Effects of Particle Alignment on the Flow Properties of an Expandable Mica in Na5P3O10 and K4P2O7 Solutions

Abstract

The mode of particle alignment in suspensions of an expandable mica (EM) has been investigated in the presence of sodium tripolyphosphate (STP) and potassium pyrophosphate (PPP) solutions. X-ray diffraction patterns of the suspensions at a STP to solids weight ratio between 0.3 and 0.7 were very sharp and analysis of these higher order reflections showed d-spacings between oriented clay mineral plates varying from 7.0 to 4.9 nm. The sharpness and high-order nature of the reflections indicate that the clay mineral particles arrange very regularly along the line perpendicular to the sheet to produce stacks with three-dimensional order. On the contrary, X-ray diffraction patterns of the clay mineral in PPP solutions did not show regular Bragg reflections, indicating no regular structure along a line perpendicular to the sheet. The flow behavior of the clay mineral in STP and PPP solutions was also radically different.
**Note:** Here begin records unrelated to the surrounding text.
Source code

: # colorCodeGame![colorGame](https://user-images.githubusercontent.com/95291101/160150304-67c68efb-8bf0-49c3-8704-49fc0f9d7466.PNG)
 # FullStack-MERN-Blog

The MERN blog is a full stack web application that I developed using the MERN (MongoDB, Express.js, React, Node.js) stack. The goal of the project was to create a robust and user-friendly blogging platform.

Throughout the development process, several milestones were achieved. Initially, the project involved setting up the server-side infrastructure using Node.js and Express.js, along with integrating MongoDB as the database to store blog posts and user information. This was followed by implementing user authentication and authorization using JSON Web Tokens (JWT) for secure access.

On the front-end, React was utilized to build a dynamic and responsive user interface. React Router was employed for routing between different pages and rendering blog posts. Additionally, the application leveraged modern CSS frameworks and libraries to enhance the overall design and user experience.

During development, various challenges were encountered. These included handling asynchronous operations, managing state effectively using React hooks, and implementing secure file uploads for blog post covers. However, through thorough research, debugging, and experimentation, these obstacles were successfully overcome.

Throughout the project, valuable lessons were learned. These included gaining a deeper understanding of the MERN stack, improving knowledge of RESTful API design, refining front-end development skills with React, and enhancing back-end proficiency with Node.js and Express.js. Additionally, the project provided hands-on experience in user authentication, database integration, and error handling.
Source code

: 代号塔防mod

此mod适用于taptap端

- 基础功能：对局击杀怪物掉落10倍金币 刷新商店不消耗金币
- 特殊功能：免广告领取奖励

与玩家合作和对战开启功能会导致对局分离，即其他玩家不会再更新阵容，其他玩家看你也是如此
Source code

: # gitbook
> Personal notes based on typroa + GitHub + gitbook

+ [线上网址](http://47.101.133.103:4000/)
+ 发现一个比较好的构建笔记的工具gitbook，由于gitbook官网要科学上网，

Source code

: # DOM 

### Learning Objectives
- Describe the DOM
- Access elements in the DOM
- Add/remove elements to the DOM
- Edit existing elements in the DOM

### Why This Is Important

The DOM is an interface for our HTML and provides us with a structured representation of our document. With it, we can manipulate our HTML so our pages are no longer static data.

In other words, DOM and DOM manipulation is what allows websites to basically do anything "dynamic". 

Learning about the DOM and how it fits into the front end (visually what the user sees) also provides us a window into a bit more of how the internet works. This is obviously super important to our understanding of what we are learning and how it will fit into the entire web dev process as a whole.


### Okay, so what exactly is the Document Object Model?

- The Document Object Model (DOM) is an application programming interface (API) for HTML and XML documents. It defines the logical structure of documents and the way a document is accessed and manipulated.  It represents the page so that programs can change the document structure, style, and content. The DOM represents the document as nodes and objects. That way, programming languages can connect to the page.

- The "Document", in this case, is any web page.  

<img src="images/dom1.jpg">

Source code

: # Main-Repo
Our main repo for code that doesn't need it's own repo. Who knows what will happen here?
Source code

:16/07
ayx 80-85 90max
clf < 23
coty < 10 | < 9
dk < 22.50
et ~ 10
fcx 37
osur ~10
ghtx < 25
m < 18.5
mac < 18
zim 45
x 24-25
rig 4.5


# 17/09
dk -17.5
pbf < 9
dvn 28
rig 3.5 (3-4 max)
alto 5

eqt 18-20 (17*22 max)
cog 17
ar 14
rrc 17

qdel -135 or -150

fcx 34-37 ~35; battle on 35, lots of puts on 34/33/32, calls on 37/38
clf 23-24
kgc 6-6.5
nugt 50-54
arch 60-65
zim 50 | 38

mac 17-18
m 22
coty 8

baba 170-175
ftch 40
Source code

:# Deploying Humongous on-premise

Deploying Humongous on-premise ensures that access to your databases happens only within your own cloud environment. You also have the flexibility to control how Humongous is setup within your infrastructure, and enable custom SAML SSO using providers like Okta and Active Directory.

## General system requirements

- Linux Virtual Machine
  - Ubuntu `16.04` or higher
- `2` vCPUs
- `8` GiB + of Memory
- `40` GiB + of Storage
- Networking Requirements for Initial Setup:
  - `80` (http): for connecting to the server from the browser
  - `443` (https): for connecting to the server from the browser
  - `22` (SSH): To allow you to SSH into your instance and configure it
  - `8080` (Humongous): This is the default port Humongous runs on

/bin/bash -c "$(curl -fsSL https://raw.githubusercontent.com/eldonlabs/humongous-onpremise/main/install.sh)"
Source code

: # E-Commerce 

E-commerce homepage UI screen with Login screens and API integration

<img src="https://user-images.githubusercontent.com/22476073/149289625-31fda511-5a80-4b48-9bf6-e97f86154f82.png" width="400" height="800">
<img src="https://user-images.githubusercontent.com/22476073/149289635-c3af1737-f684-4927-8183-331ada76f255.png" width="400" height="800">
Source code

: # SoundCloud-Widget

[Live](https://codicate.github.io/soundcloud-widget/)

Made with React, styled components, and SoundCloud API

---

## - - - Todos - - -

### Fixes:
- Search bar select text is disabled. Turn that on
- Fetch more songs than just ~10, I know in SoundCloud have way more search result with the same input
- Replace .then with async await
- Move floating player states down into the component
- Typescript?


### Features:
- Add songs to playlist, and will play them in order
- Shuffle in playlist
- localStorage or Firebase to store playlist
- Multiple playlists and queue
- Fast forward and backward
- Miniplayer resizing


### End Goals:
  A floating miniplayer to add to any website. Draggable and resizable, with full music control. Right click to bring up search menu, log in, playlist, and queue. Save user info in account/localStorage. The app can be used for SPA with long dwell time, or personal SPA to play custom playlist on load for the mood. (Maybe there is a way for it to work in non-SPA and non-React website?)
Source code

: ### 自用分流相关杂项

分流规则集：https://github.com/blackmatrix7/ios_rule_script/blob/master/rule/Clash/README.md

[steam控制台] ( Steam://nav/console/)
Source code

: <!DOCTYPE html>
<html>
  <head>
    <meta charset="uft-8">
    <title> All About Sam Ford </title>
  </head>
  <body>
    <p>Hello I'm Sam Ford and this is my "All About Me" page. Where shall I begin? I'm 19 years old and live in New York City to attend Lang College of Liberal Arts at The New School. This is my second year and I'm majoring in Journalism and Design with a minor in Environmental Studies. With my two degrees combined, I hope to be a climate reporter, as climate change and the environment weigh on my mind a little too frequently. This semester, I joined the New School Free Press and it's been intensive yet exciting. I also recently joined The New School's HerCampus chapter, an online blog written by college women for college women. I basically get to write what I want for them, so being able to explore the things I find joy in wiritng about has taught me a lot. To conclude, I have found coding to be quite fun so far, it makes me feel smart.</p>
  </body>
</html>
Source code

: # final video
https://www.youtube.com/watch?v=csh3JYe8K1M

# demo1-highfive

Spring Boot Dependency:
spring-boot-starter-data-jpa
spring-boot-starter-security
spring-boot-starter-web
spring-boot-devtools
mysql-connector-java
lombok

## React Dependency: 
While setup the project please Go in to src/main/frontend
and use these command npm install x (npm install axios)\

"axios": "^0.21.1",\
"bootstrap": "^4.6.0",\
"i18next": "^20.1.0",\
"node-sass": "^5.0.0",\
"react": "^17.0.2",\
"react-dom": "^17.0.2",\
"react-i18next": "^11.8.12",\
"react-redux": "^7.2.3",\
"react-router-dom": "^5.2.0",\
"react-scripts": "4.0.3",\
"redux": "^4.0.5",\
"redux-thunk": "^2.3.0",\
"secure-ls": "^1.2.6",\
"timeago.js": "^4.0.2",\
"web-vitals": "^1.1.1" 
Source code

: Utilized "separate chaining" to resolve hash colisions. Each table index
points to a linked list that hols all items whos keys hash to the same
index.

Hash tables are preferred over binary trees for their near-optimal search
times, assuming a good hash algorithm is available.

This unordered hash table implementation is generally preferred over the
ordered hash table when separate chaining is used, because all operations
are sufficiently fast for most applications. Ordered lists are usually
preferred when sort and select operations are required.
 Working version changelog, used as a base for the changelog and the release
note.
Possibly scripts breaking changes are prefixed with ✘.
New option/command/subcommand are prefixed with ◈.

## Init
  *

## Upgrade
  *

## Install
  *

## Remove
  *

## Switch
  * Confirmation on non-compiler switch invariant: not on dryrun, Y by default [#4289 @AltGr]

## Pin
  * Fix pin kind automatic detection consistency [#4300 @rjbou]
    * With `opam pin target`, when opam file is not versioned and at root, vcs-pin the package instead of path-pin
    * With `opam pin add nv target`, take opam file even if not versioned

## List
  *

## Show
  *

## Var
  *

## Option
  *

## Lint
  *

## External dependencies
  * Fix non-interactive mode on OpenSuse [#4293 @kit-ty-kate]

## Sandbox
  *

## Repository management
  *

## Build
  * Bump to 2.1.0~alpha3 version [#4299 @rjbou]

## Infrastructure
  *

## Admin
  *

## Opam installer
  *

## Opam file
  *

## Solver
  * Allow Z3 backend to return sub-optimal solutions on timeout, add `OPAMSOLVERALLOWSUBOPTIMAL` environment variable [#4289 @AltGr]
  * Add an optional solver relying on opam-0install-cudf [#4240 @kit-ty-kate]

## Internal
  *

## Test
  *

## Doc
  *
The viscosity of suspensions in the presence of STP showed a decrease in viscosity consistent with particle alignment and three-dimensional stacking such that the apparent volume fraction of the suspension had reduced. In PPP solutions, the steady shear viscosity decreased initially but then showed rheopectic or shear thickening behavior at higher dose rates. The data are rationalized in terms of both the X-ray data and the interparticle force based on the DLVO theory which indicates that the clay mineral is present in a secondary minimum in STP solutions but in a primary minimum in PPP solutions. The rheology and X-ray data indicate that the clay mineral is forming stacks with two-dimensional order at high PPP concentrations in which the particles are linked together by a partial overlap of clay mineral plates to form a flat sheet. The role of the phosphate anion in the control of the alignment of clay mineral plates is thus seen to be highly dependent on the anion size and valency.